Extracted records:
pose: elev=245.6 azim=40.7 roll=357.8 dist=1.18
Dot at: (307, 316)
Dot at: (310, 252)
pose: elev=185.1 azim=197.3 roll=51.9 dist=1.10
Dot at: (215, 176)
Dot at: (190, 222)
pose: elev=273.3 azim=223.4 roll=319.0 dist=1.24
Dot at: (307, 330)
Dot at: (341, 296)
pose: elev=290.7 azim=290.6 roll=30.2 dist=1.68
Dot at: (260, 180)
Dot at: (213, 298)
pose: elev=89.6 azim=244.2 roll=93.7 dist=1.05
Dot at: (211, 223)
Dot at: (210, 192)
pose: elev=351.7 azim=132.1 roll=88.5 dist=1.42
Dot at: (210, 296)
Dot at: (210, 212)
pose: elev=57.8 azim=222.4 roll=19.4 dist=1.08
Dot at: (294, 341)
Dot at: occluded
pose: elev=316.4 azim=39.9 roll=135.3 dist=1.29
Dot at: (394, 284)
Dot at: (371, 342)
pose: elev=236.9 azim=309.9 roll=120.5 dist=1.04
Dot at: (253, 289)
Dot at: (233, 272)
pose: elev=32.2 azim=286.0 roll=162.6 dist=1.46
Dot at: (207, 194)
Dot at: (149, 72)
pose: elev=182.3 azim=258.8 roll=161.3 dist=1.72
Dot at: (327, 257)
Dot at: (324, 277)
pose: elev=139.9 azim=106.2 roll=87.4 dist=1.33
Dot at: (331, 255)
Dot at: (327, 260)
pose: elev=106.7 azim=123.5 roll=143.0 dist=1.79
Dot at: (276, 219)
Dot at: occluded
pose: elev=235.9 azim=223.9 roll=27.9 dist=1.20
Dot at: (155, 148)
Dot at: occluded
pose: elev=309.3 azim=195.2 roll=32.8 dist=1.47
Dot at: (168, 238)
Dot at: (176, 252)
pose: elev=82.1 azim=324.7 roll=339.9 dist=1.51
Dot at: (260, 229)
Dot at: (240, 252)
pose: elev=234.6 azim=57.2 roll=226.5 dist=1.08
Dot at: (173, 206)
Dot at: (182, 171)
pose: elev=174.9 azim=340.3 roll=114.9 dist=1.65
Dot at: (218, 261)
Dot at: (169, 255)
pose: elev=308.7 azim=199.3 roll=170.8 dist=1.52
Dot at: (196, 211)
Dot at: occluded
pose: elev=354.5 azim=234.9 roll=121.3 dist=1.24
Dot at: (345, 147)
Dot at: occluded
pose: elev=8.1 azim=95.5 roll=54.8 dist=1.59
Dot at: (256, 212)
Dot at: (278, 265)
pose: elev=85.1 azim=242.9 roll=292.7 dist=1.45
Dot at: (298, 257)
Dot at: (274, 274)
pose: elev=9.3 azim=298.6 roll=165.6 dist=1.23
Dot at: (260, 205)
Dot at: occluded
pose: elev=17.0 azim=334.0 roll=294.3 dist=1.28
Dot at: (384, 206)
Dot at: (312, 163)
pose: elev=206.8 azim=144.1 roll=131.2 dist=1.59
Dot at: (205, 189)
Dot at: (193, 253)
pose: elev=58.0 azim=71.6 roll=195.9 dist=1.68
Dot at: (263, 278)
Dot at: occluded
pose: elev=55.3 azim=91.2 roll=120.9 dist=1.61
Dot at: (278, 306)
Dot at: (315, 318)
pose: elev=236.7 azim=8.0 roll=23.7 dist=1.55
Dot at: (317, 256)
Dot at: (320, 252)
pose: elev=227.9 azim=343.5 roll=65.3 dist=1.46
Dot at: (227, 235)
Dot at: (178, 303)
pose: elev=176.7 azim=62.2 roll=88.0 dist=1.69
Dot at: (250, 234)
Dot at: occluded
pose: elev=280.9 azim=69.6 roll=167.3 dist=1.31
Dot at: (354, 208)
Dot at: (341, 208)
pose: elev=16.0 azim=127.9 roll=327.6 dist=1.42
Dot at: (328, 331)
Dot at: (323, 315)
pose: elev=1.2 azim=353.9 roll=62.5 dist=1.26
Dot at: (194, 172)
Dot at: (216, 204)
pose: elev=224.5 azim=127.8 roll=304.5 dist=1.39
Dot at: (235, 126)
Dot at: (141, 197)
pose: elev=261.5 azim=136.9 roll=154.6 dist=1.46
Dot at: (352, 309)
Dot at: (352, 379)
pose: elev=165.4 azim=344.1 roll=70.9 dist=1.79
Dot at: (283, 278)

What is required: Output every line of the material above unchanged, in its original order.

Answer to the problem:
pose: elev=245.6 azim=40.7 roll=357.8 dist=1.18
Dot at: (307, 316)
Dot at: (310, 252)
pose: elev=185.1 azim=197.3 roll=51.9 dist=1.10
Dot at: (215, 176)
Dot at: (190, 222)
pose: elev=273.3 azim=223.4 roll=319.0 dist=1.24
Dot at: (307, 330)
Dot at: (341, 296)
pose: elev=290.7 azim=290.6 roll=30.2 dist=1.68
Dot at: (260, 180)
Dot at: (213, 298)
pose: elev=89.6 azim=244.2 roll=93.7 dist=1.05
Dot at: (211, 223)
Dot at: (210, 192)
pose: elev=351.7 azim=132.1 roll=88.5 dist=1.42
Dot at: (210, 296)
Dot at: (210, 212)
pose: elev=57.8 azim=222.4 roll=19.4 dist=1.08
Dot at: (294, 341)
Dot at: occluded
pose: elev=316.4 azim=39.9 roll=135.3 dist=1.29
Dot at: (394, 284)
Dot at: (371, 342)
pose: elev=236.9 azim=309.9 roll=120.5 dist=1.04
Dot at: (253, 289)
Dot at: (233, 272)
pose: elev=32.2 azim=286.0 roll=162.6 dist=1.46
Dot at: (207, 194)
Dot at: (149, 72)
pose: elev=182.3 azim=258.8 roll=161.3 dist=1.72
Dot at: (327, 257)
Dot at: (324, 277)
pose: elev=139.9 azim=106.2 roll=87.4 dist=1.33
Dot at: (331, 255)
Dot at: (327, 260)
pose: elev=106.7 azim=123.5 roll=143.0 dist=1.79
Dot at: (276, 219)
Dot at: occluded
pose: elev=235.9 azim=223.9 roll=27.9 dist=1.20
Dot at: (155, 148)
Dot at: occluded
pose: elev=309.3 azim=195.2 roll=32.8 dist=1.47
Dot at: (168, 238)
Dot at: (176, 252)
pose: elev=82.1 azim=324.7 roll=339.9 dist=1.51
Dot at: (260, 229)
Dot at: (240, 252)
pose: elev=234.6 azim=57.2 roll=226.5 dist=1.08
Dot at: (173, 206)
Dot at: (182, 171)
pose: elev=174.9 azim=340.3 roll=114.9 dist=1.65
Dot at: (218, 261)
Dot at: (169, 255)
pose: elev=308.7 azim=199.3 roll=170.8 dist=1.52
Dot at: (196, 211)
Dot at: occluded
pose: elev=354.5 azim=234.9 roll=121.3 dist=1.24
Dot at: (345, 147)
Dot at: occluded
pose: elev=8.1 azim=95.5 roll=54.8 dist=1.59
Dot at: (256, 212)
Dot at: (278, 265)
pose: elev=85.1 azim=242.9 roll=292.7 dist=1.45
Dot at: (298, 257)
Dot at: (274, 274)
pose: elev=9.3 azim=298.6 roll=165.6 dist=1.23
Dot at: (260, 205)
Dot at: occluded
pose: elev=17.0 azim=334.0 roll=294.3 dist=1.28
Dot at: (384, 206)
Dot at: (312, 163)
pose: elev=206.8 azim=144.1 roll=131.2 dist=1.59
Dot at: (205, 189)
Dot at: (193, 253)
pose: elev=58.0 azim=71.6 roll=195.9 dist=1.68
Dot at: (263, 278)
Dot at: occluded
pose: elev=55.3 azim=91.2 roll=120.9 dist=1.61
Dot at: (278, 306)
Dot at: (315, 318)
pose: elev=236.7 azim=8.0 roll=23.7 dist=1.55
Dot at: (317, 256)
Dot at: (320, 252)
pose: elev=227.9 azim=343.5 roll=65.3 dist=1.46
Dot at: (227, 235)
Dot at: (178, 303)
pose: elev=176.7 azim=62.2 roll=88.0 dist=1.69
Dot at: (250, 234)
Dot at: occluded
pose: elev=280.9 azim=69.6 roll=167.3 dist=1.31
Dot at: (354, 208)
Dot at: (341, 208)
pose: elev=16.0 azim=127.9 roll=327.6 dist=1.42
Dot at: (328, 331)
Dot at: (323, 315)
pose: elev=1.2 azim=353.9 roll=62.5 dist=1.26
Dot at: (194, 172)
Dot at: (216, 204)
pose: elev=224.5 azim=127.8 roll=304.5 dist=1.39
Dot at: (235, 126)
Dot at: (141, 197)
pose: elev=261.5 azim=136.9 roll=154.6 dist=1.46
Dot at: (352, 309)
Dot at: (352, 379)
pose: elev=165.4 azim=344.1 roll=70.9 dist=1.79
Dot at: (283, 278)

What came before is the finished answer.